I live in the Netherlands and there are so called 'open monumenten dagen' (in English Heritage days). On such days, many churches (and other cultural places like windmills, old farms, historic buildings) are open to the public. A few years ago I visited a number of churches in Alphen aan den Rijn en Leiden where the organ was played almost the whole day so your chances of finding a place where the organ is actually played is much higher. These heritage days are at the same moment all over Europe so perhaps you could plan your visit around those days, the Wikipedia page (Heritage days) shows you those dates.

  • The last many years these days happened in September.
    – Willeke
    Commented Dec 31, 2020 at 13:47

You might try to find "organ associations" in various countries and see if they can give recommendations or ideas. I know that in Gothenburg there is an active such, https://www.organacademy.se . They did a festival October 2020. I would believe that members there might be as interested as you and could give long lists of interesting places and organs.


In the UK, a good place for "binging" would be the annual St. Albans International Organ Festival. Two weeks of wall-to-wall listening to the world's best young (under-30, or thereabouts) players competing against each other. https://organfestival.com/

There are similar festivals (both competitive and non-competitive) in many European countries. As well as the obvious locations (e.g. in France, Holland, Germany, Spain) check out Eastern Europe (Poland, Slovakia, Estonia, etc) which have many fine instruments.


If your tastes run to the French organ repertoire perhaps the most famous builder was Aristide Cavaillé-Coll and a list of extant organs by him is in Wikipedia at Existing Cavaillé-Coll organs.

There are even a few in the UK rather to my surprise so when travel becomes easier in the UK you can sample a few without a passport.

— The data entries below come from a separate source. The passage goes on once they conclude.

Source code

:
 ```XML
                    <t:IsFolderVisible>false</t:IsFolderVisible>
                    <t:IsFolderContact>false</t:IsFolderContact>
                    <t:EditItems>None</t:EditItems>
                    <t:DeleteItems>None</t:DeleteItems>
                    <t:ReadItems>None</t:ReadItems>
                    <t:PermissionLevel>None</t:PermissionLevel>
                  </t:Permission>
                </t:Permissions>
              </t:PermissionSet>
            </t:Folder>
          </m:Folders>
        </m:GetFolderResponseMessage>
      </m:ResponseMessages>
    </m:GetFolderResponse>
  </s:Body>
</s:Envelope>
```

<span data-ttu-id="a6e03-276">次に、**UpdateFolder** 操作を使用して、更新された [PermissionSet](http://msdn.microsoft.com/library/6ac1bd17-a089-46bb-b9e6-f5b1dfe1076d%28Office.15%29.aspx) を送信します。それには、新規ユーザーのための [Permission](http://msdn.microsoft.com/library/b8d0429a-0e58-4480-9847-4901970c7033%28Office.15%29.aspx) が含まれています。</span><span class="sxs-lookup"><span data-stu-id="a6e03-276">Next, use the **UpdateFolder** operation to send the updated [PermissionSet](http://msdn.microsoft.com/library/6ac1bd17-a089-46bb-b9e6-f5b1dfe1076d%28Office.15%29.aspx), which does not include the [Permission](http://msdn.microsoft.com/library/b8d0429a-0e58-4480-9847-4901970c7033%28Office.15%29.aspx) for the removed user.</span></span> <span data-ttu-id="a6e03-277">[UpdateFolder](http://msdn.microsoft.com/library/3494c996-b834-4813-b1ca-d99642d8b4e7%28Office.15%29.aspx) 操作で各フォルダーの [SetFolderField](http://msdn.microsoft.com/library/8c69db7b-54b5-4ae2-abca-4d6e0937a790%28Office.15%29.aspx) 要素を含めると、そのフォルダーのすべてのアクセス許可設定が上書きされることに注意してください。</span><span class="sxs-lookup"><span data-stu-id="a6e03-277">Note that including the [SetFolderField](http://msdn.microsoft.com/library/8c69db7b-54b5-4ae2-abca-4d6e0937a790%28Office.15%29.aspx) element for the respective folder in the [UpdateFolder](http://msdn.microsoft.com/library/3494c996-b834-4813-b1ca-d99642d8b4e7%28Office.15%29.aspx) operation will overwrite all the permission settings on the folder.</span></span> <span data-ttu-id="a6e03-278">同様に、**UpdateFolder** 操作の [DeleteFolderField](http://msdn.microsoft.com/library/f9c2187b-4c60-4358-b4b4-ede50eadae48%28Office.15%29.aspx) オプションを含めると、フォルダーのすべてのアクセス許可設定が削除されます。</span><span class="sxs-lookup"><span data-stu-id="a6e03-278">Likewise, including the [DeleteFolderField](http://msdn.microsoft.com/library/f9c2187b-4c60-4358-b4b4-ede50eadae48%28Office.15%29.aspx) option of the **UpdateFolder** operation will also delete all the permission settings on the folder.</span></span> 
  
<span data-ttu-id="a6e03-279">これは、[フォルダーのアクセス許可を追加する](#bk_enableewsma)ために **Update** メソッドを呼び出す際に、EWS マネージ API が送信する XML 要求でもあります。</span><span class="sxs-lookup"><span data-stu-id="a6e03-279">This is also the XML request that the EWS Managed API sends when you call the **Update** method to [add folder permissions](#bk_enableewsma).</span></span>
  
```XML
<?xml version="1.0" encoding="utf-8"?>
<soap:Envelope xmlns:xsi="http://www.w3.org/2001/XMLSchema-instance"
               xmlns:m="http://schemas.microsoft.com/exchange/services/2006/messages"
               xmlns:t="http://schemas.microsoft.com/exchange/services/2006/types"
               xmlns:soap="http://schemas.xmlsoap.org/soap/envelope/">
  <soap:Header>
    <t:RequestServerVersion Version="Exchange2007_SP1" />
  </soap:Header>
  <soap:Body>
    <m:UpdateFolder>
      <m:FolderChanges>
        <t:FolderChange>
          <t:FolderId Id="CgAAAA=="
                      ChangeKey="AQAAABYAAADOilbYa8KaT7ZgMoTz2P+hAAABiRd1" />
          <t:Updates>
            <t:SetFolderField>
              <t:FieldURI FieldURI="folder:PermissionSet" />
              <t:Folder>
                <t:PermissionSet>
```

It isn't a church, but if you are ever in Austria, you can hear the Kufstein Heroes' organ daily at noon.

You can hear it all over town. You don't want to be too close. It is loud.

I heard it once while traveling. My wife and I stopped in Kufstein on our way back to Germany from Lofer in Austria. We were in Kufstein around noon. I don't remember what it sounded like, except it was loud and I wasn't expecting it.

We were on the walkway shown in the last panorama on this page. That's in the fortress, not too far from the organ.